Part of the dilemma stems from the post-modernist view that there is no absolute truth and that therefore all perspectives are equally valid.  This view leads towards this same individualistic material view, since there is nothing greater than the view of the individual.  Yet, at its heart is a paradox (as Chrissy Philp points out), that the view that everything is relative is an absolute position.  A truly relative perspective would have to allow that there might be absolutes!

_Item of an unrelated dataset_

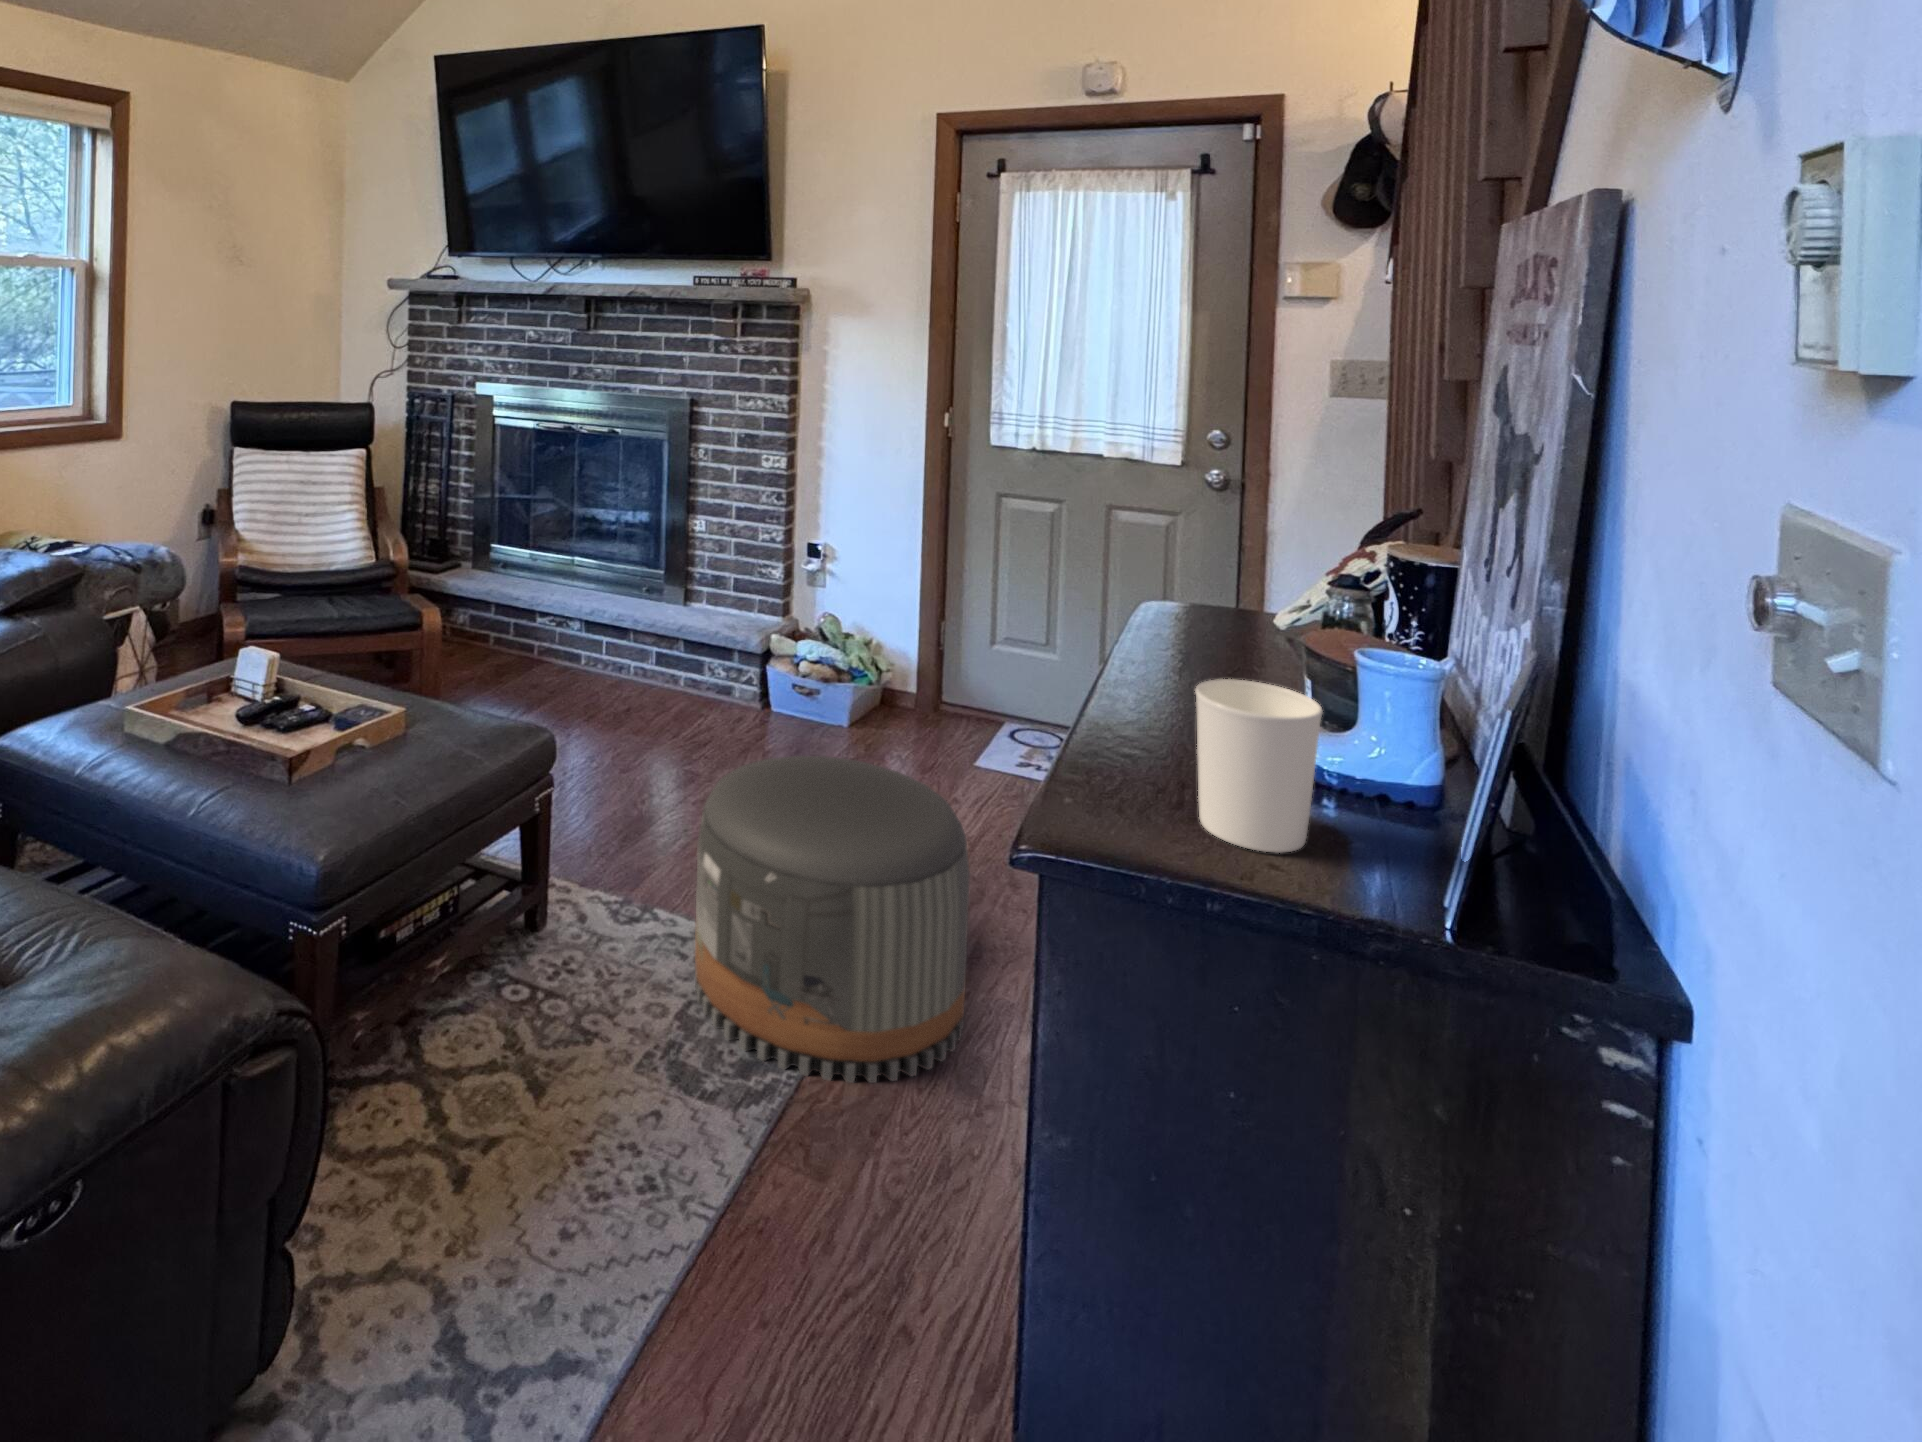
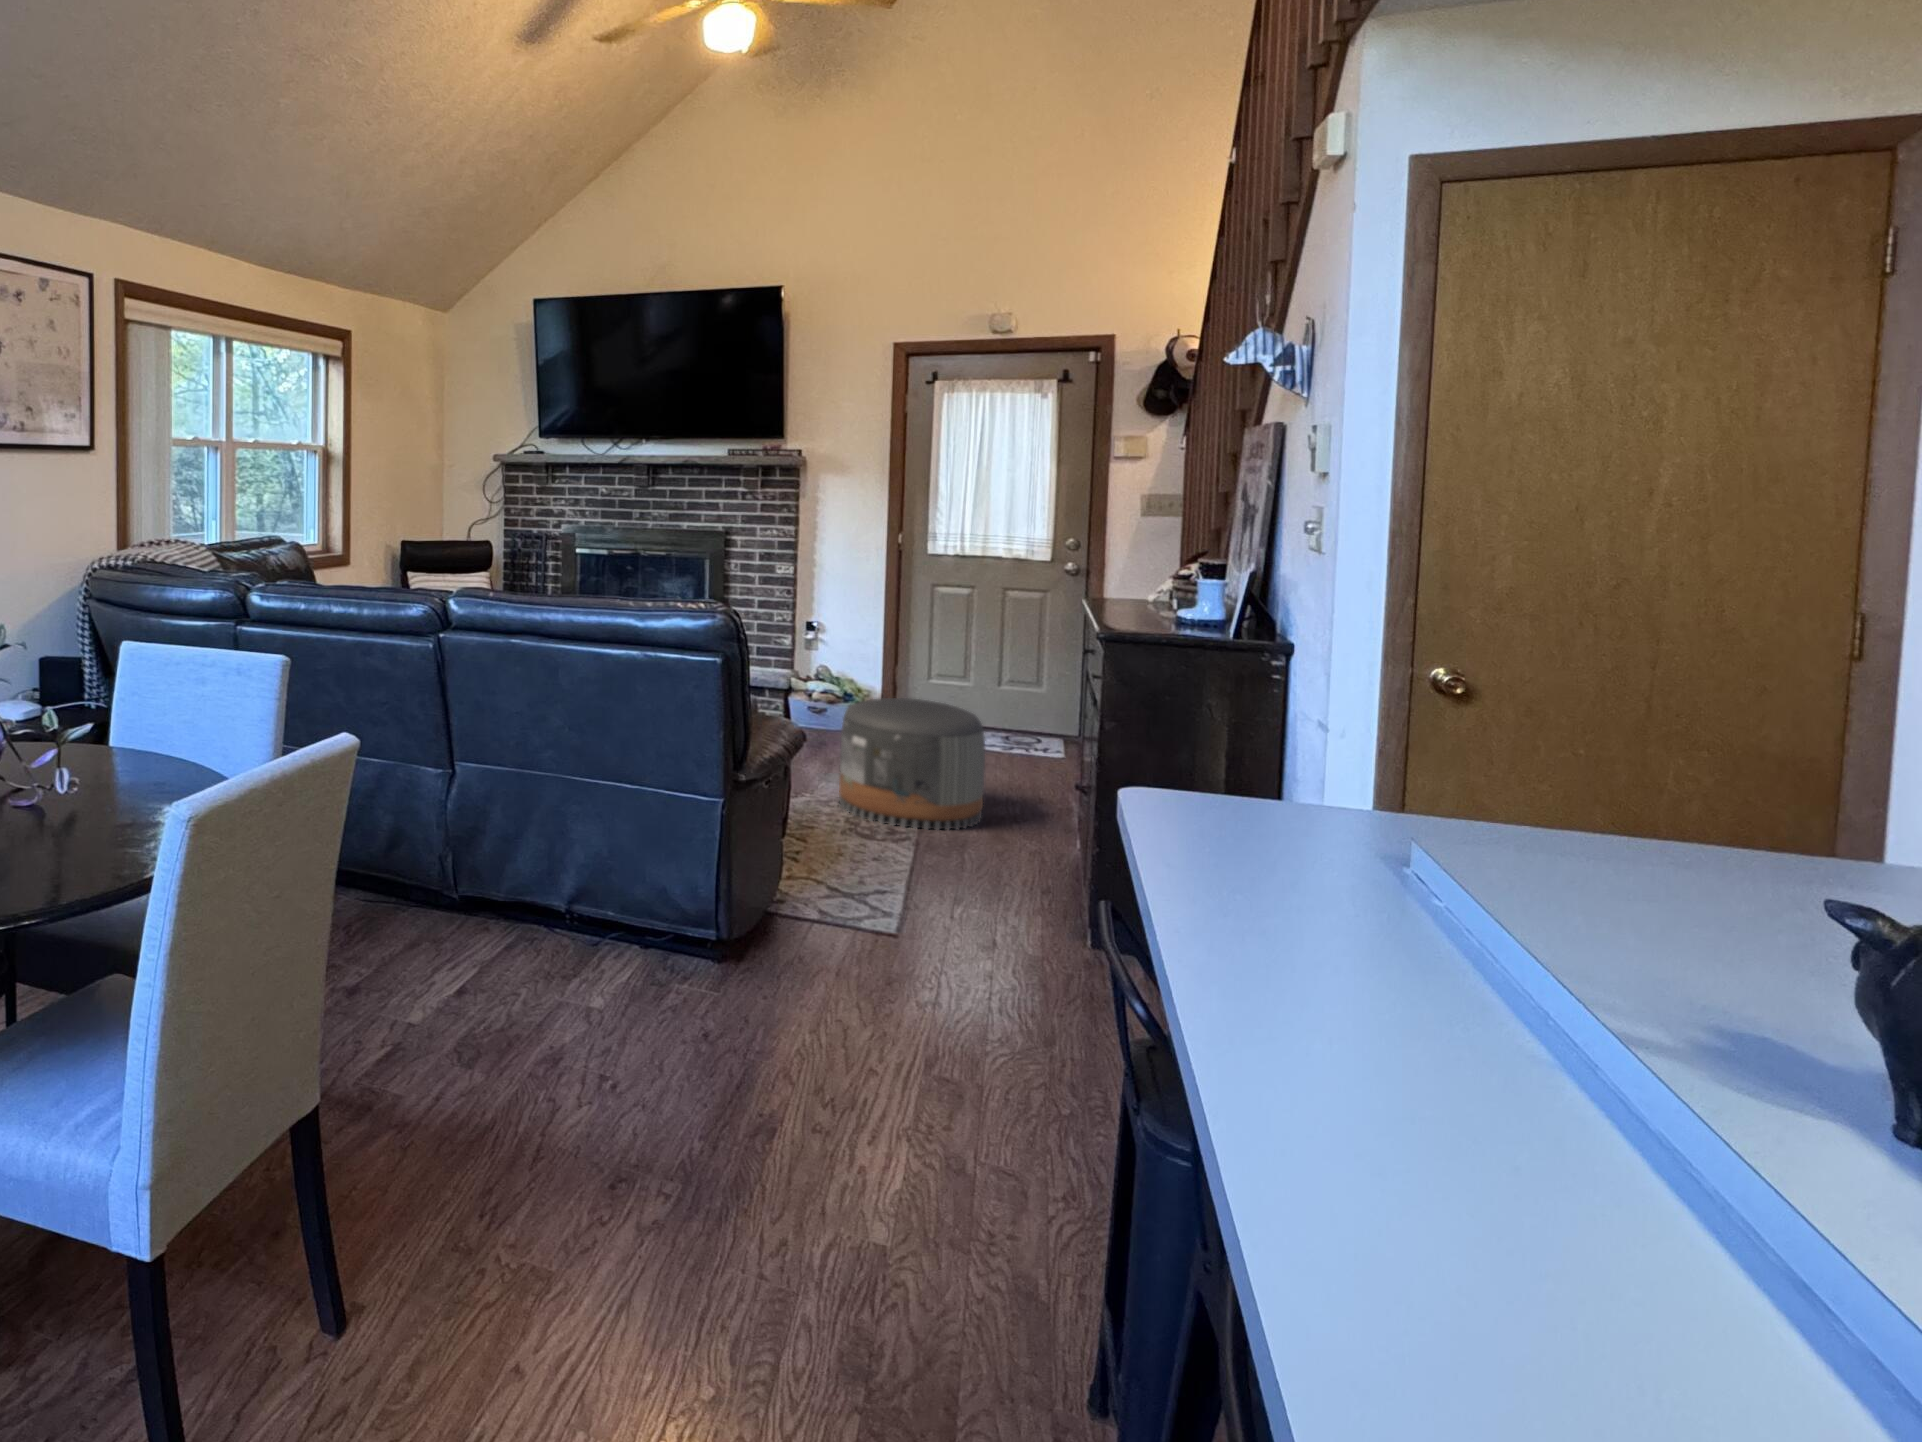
candle holder: present [1195,679,1322,853] -> none [1142,576,1184,623]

So what can we conclude?  Without a sense of “faith” (faith that our lives have a meaning and purpose and connect to something beyond our individual lives) we are reduced to a purely material view of the world.  This view impoverishes us and traps us in a utilitarian approach to the world and the universe.  It is an illusion that we can operate without belief in some objective, material world – all of us hold belief systems which support and give meaning to our lives and express our view of the way the universe works.  We are at the end of the age of Pisces (a Yin or material sign), we are entering the age of Aquarius (a Yang or energetic sign).  Matter and energy are indisolubly united (as Einstein posited E=MC2), a body might be able to contain the exact components for life but without energy it is not alive.  Disciplines like Astrology provide information on our energetic connection to the Universe.  A Universe with energy is alive and our interaction with it has consequences and ramifications.  To suppose that our lives and the universe consist only of lifeless discrete material is as inaccurate as supposing that you could step out of the window without falling to the ground.

We need a new paradigm for religion which encompasses both the scientific perspective and the anima mundi.  Which make sense of these paradoxical contradictions in our human nature – which encompasses all these perspectives that we express.  This would be a truly integrated and genuine religion (which would bind us all together), the scientist, the astrologer, the environmentalist, the mystic, where each was equally valid in its value to our world.  I wonder if that will be the blueprint that we will discover in the age of Aquarius (and ludicrous as it may sound, I think we might already have discovered it).